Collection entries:
** Start **

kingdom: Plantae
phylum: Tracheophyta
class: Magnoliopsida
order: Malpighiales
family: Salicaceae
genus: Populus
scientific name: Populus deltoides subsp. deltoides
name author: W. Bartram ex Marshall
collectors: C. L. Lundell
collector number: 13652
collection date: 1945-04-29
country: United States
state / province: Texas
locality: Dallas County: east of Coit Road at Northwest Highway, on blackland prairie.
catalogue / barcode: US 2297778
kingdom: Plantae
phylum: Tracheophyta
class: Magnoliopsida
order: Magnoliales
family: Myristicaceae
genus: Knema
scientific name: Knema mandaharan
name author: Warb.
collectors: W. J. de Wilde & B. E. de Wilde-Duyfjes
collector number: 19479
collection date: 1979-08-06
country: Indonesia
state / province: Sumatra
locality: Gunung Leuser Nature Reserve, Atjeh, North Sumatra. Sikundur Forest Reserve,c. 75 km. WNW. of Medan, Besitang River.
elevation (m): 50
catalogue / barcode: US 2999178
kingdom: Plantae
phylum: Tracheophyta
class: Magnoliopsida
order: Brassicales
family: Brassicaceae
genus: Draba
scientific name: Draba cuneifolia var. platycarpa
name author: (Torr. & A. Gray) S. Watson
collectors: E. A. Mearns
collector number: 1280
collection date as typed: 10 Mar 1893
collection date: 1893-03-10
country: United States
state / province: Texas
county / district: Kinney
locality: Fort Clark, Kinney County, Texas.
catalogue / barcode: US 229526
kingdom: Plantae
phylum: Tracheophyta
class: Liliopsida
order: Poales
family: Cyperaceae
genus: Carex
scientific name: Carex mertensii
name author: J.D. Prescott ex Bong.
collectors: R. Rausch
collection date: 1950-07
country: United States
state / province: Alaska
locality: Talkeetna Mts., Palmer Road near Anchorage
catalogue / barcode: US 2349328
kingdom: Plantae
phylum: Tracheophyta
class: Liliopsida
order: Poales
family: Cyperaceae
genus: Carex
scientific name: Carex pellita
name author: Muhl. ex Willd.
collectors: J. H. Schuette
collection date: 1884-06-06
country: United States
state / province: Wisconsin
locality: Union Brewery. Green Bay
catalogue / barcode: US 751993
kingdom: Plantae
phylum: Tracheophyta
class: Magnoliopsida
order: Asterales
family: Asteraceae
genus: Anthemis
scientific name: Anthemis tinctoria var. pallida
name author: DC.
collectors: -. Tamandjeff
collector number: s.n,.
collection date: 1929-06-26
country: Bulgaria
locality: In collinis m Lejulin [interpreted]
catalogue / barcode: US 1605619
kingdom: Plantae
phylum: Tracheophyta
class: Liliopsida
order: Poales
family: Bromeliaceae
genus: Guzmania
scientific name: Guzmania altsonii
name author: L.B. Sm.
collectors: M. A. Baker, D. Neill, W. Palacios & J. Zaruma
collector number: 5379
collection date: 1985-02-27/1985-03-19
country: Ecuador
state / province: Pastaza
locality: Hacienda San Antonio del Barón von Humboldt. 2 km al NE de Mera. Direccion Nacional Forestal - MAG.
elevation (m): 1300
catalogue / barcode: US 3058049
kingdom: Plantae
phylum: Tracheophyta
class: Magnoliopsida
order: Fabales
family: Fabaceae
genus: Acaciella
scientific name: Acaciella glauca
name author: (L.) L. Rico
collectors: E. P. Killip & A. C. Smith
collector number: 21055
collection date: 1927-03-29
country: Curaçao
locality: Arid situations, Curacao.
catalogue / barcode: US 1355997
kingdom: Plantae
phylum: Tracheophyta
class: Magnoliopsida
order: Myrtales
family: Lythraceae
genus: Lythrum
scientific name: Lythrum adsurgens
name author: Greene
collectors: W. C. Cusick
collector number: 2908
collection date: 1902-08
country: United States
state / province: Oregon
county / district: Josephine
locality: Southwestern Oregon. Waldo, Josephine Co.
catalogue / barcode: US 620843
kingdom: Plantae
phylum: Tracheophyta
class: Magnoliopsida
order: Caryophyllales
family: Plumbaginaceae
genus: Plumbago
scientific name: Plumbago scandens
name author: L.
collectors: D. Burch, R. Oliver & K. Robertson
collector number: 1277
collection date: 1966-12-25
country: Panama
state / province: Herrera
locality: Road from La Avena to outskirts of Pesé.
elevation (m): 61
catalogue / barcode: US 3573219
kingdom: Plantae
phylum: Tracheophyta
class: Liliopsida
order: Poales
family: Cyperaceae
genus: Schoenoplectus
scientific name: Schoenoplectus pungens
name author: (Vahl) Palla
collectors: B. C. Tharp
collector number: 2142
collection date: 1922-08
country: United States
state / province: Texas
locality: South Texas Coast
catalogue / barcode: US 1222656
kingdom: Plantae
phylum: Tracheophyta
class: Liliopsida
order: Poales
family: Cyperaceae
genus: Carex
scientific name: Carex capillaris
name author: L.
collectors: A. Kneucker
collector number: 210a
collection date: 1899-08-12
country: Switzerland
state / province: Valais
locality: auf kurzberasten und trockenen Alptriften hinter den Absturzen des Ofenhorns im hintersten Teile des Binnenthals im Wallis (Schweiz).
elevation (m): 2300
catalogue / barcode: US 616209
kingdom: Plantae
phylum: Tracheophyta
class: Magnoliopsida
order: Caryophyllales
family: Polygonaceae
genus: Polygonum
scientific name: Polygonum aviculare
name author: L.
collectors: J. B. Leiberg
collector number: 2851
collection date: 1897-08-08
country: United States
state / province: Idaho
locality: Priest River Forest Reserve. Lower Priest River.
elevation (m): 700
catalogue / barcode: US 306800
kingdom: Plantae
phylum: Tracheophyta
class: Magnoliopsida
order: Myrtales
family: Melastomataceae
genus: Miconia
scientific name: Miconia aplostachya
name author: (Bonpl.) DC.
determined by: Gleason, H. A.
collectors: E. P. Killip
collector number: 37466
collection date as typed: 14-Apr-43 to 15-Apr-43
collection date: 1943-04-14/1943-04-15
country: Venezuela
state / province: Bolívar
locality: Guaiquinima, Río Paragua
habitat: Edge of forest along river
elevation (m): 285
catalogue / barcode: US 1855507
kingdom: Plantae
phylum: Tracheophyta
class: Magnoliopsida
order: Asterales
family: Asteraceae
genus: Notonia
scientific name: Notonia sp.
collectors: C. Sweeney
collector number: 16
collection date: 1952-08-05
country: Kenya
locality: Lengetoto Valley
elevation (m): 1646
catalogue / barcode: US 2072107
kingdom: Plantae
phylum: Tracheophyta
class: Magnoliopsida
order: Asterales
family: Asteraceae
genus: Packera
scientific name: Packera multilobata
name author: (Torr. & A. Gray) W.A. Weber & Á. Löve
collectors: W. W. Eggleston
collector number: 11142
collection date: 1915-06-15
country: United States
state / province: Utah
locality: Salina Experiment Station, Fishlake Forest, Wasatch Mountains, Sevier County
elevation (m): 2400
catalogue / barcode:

** End **

- **Given problem**
Reproduce every line of the records above without any change.

- **Correct answer**
kingdom: Plantae
phylum: Tracheophyta
class: Magnoliopsida
order: Malpighiales
family: Salicaceae
genus: Populus
scientific name: Populus deltoides subsp. deltoides
name author: W. Bartram ex Marshall
collectors: C. L. Lundell
collector number: 13652
collection date: 1945-04-29
country: United States
state / province: Texas
locality: Dallas County: east of Coit Road at Northwest Highway, on blackland prairie.
catalogue / barcode: US 2297778
kingdom: Plantae
phylum: Tracheophyta
class: Magnoliopsida
order: Magnoliales
family: Myristicaceae
genus: Knema
scientific name: Knema mandaharan
name author: Warb.
collectors: W. J. de Wilde & B. E. de Wilde-Duyfjes
collector number: 19479
collection date: 1979-08-06
country: Indonesia
state / province: Sumatra
locality: Gunung Leuser Nature Reserve, Atjeh, North Sumatra. Sikundur Forest Reserve,c. 75 km. WNW. of Medan, Besitang River.
elevation (m): 50
catalogue / barcode: US 2999178
kingdom: Plantae
phylum: Tracheophyta
class: Magnoliopsida
order: Brassicales
family: Brassicaceae
genus: Draba
scientific name: Draba cuneifolia var. platycarpa
name author: (Torr. & A. Gray) S. Watson
collectors: E. A. Mearns
collector number: 1280
collection date as typed: 10 Mar 1893
collection date: 1893-03-10
country: United States
state / province: Texas
county / district: Kinney
locality: Fort Clark, Kinney County, Texas.
catalogue / barcode: US 229526
kingdom: Plantae
phylum: Tracheophyta
class: Liliopsida
order: Poales
family: Cyperaceae
genus: Carex
scientific name: Carex mertensii
name author: J.D. Prescott ex Bong.
collectors: R. Rausch
collection date: 1950-07
country: United States
state / province: Alaska
locality: Talkeetna Mts., Palmer Road near Anchorage
catalogue / barcode: US 2349328
kingdom: Plantae
phylum: Tracheophyta
class: Liliopsida
order: Poales
family: Cyperaceae
genus: Carex
scientific name: Carex pellita
name author: Muhl. ex Willd.
collectors: J. H. Schuette
collection date: 1884-06-06
country: United States
state / province: Wisconsin
locality: Union Brewery. Green Bay
catalogue / barcode: US 751993
kingdom: Plantae
phylum: Tracheophyta
class: Magnoliopsida
order: Asterales
family: Asteraceae
genus: Anthemis
scientific name: Anthemis tinctoria var. pallida
name author: DC.
collectors: -. Tamandjeff
collector number: s.n,.
collection date: 1929-06-26
country: Bulgaria
locality: In collinis m Lejulin [interpreted]
catalogue / barcode: US 1605619
kingdom: Plantae
phylum: Tracheophyta
class: Liliopsida
order: Poales
family: Bromeliaceae
genus: Guzmania
scientific name: Guzmania altsonii
name author: L.B. Sm.
collectors: M. A. Baker, D. Neill, W. Palacios & J. Zaruma
collector number: 5379
collection date: 1985-02-27/1985-03-19
country: Ecuador
state / province: Pastaza
locality: Hacienda San Antonio del Barón von Humboldt. 2 km al NE de Mera. Direccion Nacional Forestal - MAG.
elevation (m): 1300
catalogue / barcode: US 3058049
kingdom: Plantae
phylum: Tracheophyta
class: Magnoliopsida
order: Fabales
family: Fabaceae
genus: Acaciella
scientific name: Acaciella glauca
name author: (L.) L. Rico
collectors: E. P. Killip & A. C. Smith
collector number: 21055
collection date: 1927-03-29
country: Curaçao
locality: Arid situations, Curacao.
catalogue / barcode: US 1355997
kingdom: Plantae
phylum: Tracheophyta
class: Magnoliopsida
order: Myrtales
family: Lythraceae
genus: Lythrum
scientific name: Lythrum adsurgens
name author: Greene
collectors: W. C. Cusick
collector number: 2908
collection date: 1902-08
country: United States
state / province: Oregon
county / district: Josephine
locality: Southwestern Oregon. Waldo, Josephine Co.
catalogue / barcode: US 620843
kingdom: Plantae
phylum: Tracheophyta
class: Magnoliopsida
order: Caryophyllales
family: Plumbaginaceae
genus: Plumbago
scientific name: Plumbago scandens
name author: L.
collectors: D. Burch, R. Oliver & K. Robertson
collector number: 1277
collection date: 1966-12-25
country: Panama
state / province: Herrera
locality: Road from La Avena to outskirts of Pesé.
elevation (m): 61
catalogue / barcode: US 3573219
kingdom: Plantae
phylum: Tracheophyta
class: Liliopsida
order: Poales
family: Cyperaceae
genus: Schoenoplectus
scientific name: Schoenoplectus pungens
name author: (Vahl) Palla
collectors: B. C. Tharp
collector number: 2142
collection date: 1922-08
country: United States
state / province: Texas
locality: South Texas Coast
catalogue / barcode: US 1222656
kingdom: Plantae
phylum: Tracheophyta
class: Liliopsida
order: Poales
family: Cyperaceae
genus: Carex
scientific name: Carex capillaris
name author: L.
collectors: A. Kneucker
collector number: 210a
collection date: 1899-08-12
country: Switzerland
state / province: Valais
locality: auf kurzberasten und trockenen Alptriften hinter den Absturzen des Ofenhorns im hintersten Teile des Binnenthals im Wallis (Schweiz).
elevation (m): 2300
catalogue / barcode: US 616209
kingdom: Plantae
phylum: Tracheophyta
class: Magnoliopsida
order: Caryophyllales
family: Polygonaceae
genus: Polygonum
scientific name: Polygonum aviculare
name author: L.
collectors: J. B. Leiberg
collector number: 2851
collection date: 1897-08-08
country: United States
state / province: Idaho
locality: Priest River Forest Reserve. Lower Priest River.
elevation (m): 700
catalogue / barcode: US 306800
kingdom: Plantae
phylum: Tracheophyta
class: Magnoliopsida
order: Myrtales
family: Melastomataceae
genus: Miconia
scientific name: Miconia aplostachya
name author: (Bonpl.) DC.
determined by: Gleason, H. A.
collectors: E. P. Killip
collector number: 37466
collection date as typed: 14-Apr-43 to 15-Apr-43
collection date: 1943-04-14/1943-04-15
country: Venezuela
state / province: Bolívar
locality: Guaiquinima, Río Paragua
habitat: Edge of forest along river
elevation (m): 285
catalogue / barcode: US 1855507
kingdom: Plantae
phylum: Tracheophyta
class: Magnoliopsida
order: Asterales
family: Asteraceae
genus: Notonia
scientific name: Notonia sp.
collectors: C. Sweeney
collector number: 16
collection date: 1952-08-05
country: Kenya
locality: Lengetoto Valley
elevation (m): 1646
catalogue / barcode: US 2072107
kingdom: Plantae
phylum: Tracheophyta
class: Magnoliopsida
order: Asterales
family: Asteraceae
genus: Packera
scientific name: Packera multilobata
name author: (Torr. & A. Gray) W.A. Weber & Á. Löve
collectors: W. W. Eggleston
collector number: 11142
collection date: 1915-06-15
country: United States
state / province: Utah
locality: Salina Experiment Station, Fishlake Forest, Wasatch Mountains, Sevier County
elevation (m): 2400
catalogue / barcode:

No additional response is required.